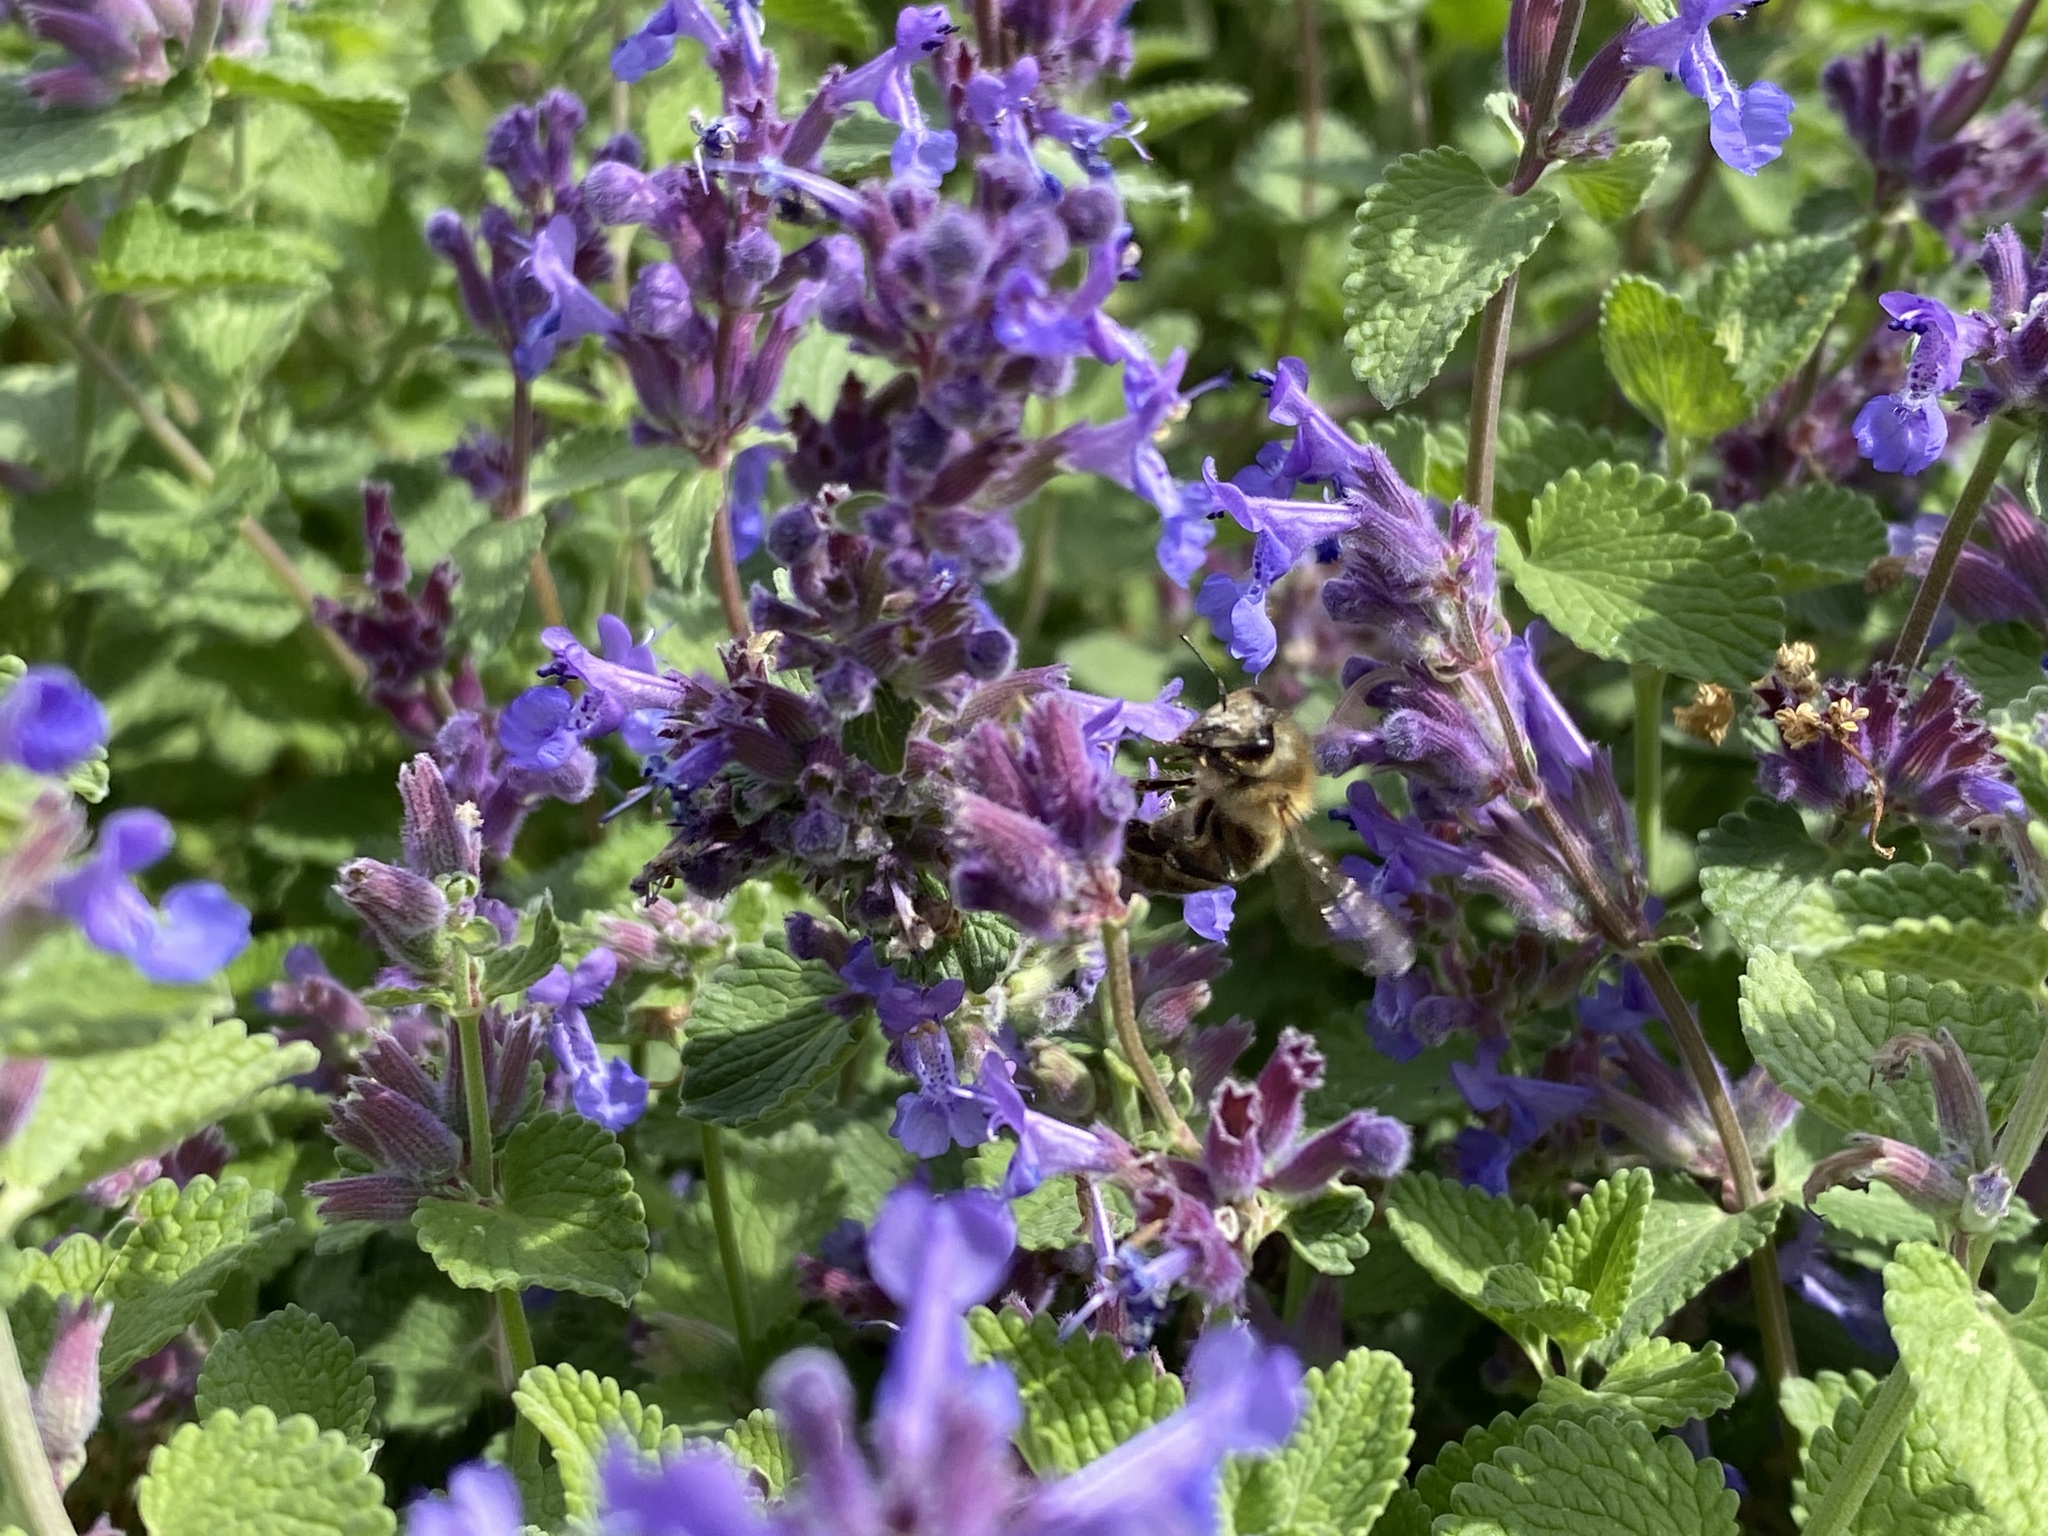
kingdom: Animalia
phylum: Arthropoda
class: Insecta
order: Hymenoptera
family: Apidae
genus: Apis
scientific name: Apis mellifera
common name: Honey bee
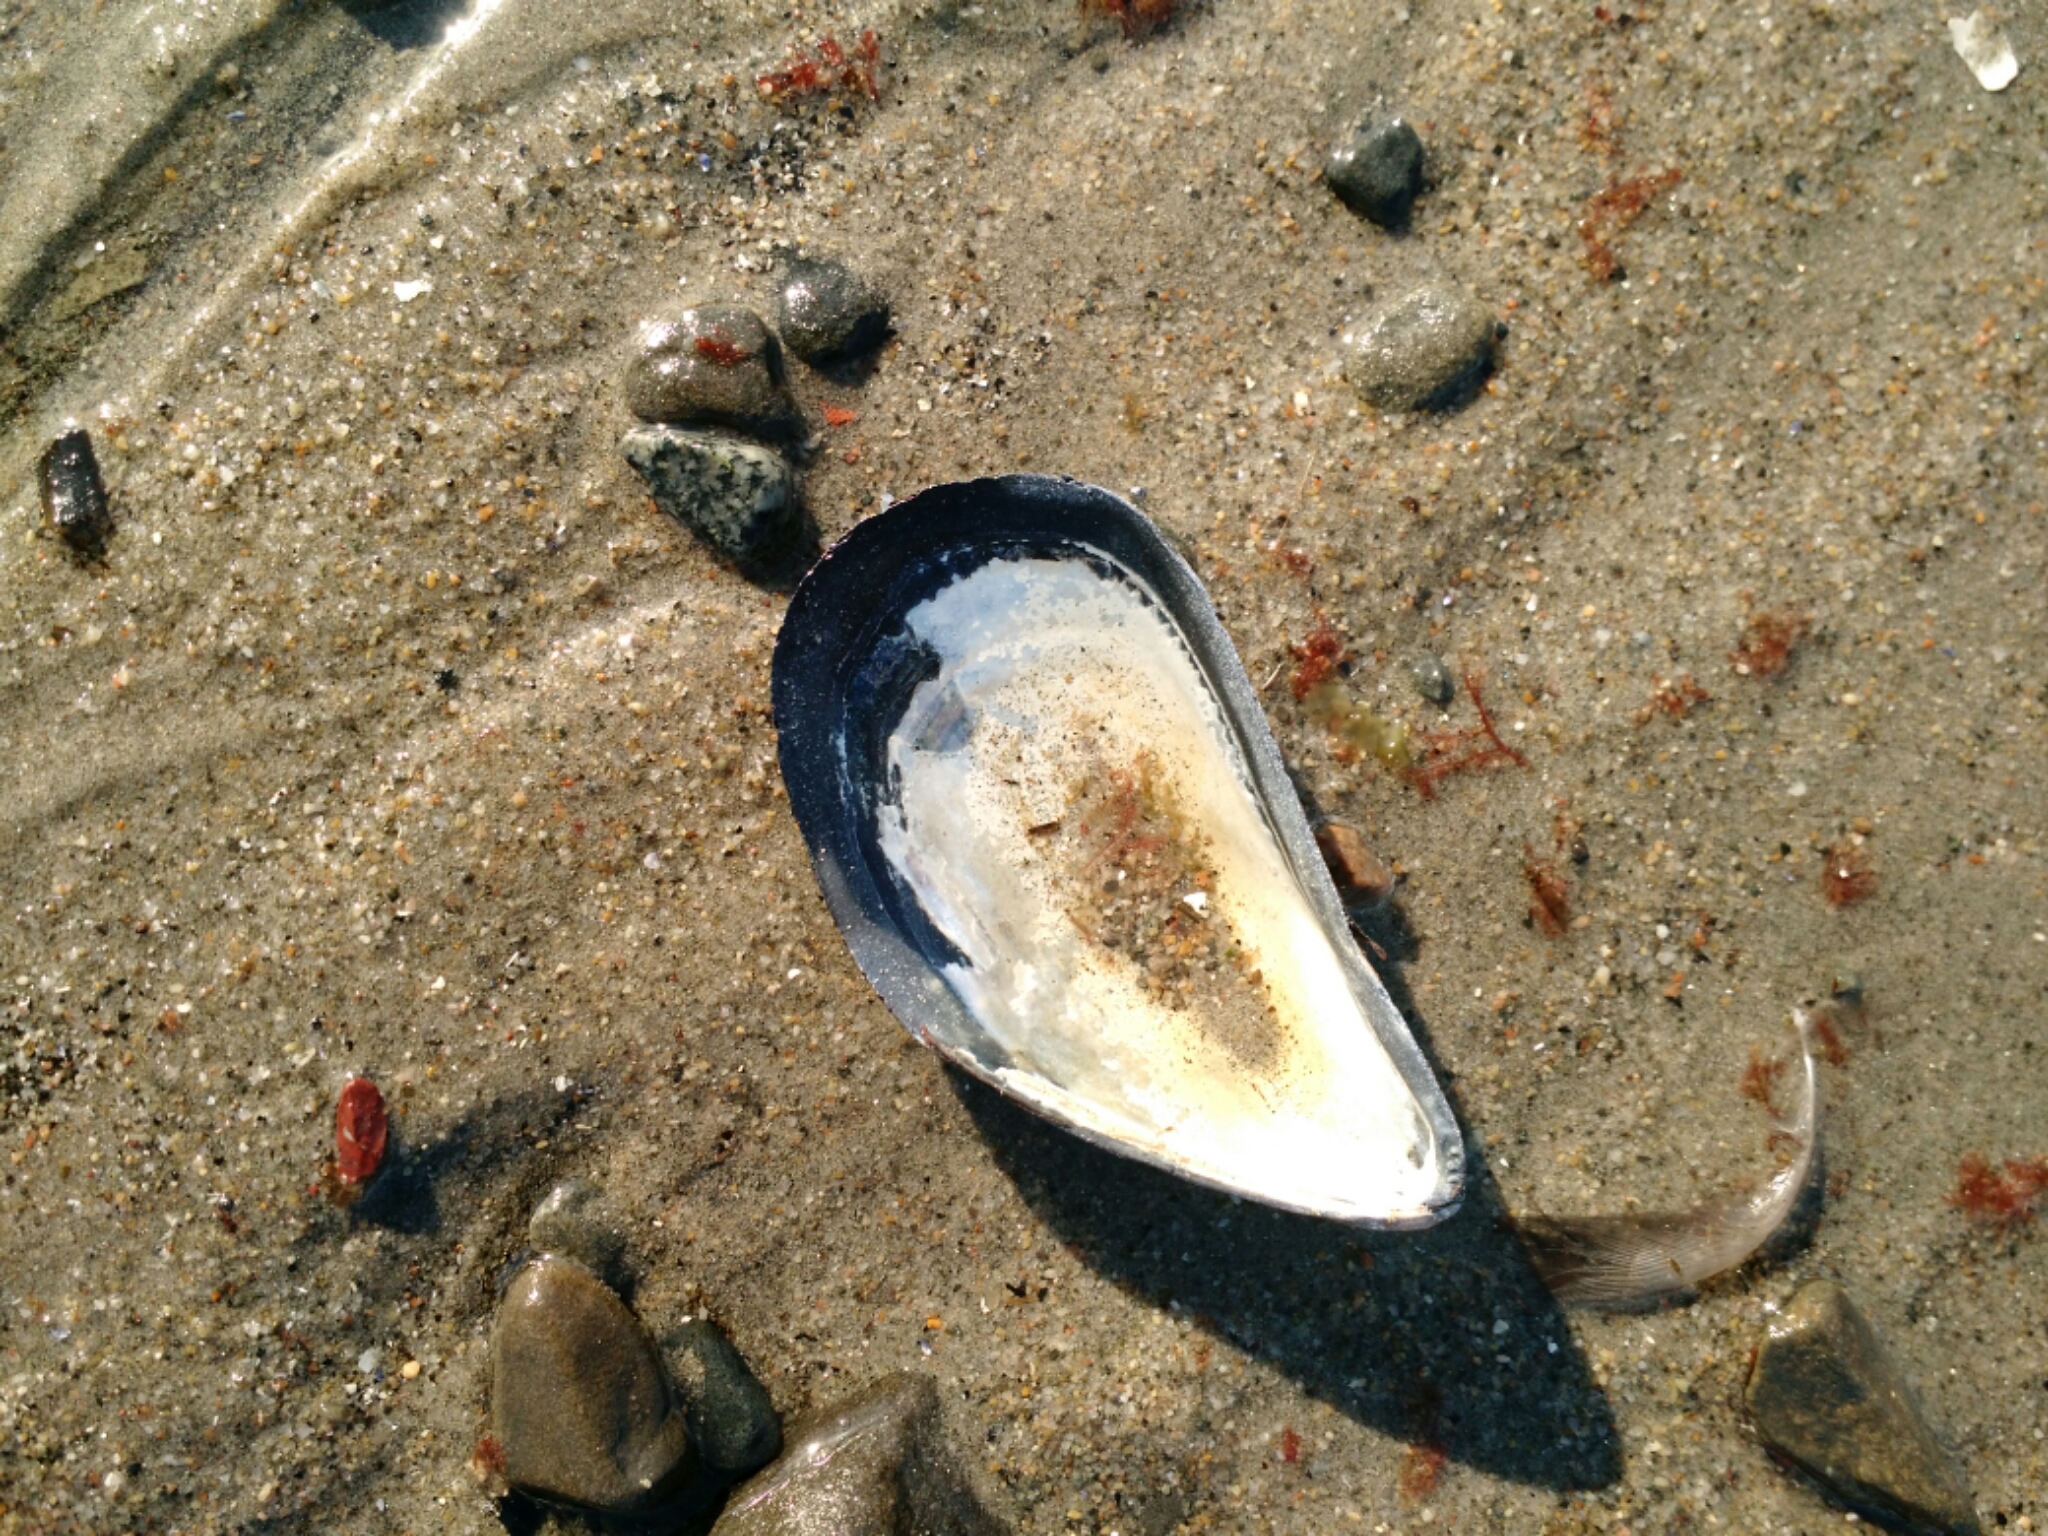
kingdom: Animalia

—————

INSTRUCTION:
Put every line of the data above into a numbered list, leaving out blank lines and the pictures.

RESPONSE BELOW:
1. kingdom: Animalia
2. phylum: Arthropoda
3. class: Insecta
4. order: Hymenoptera
5. family: Apidae
6. genus: Apis
7. scientific name: Apis mellifera
8. common name: Honey bee
9. kingdom: Animalia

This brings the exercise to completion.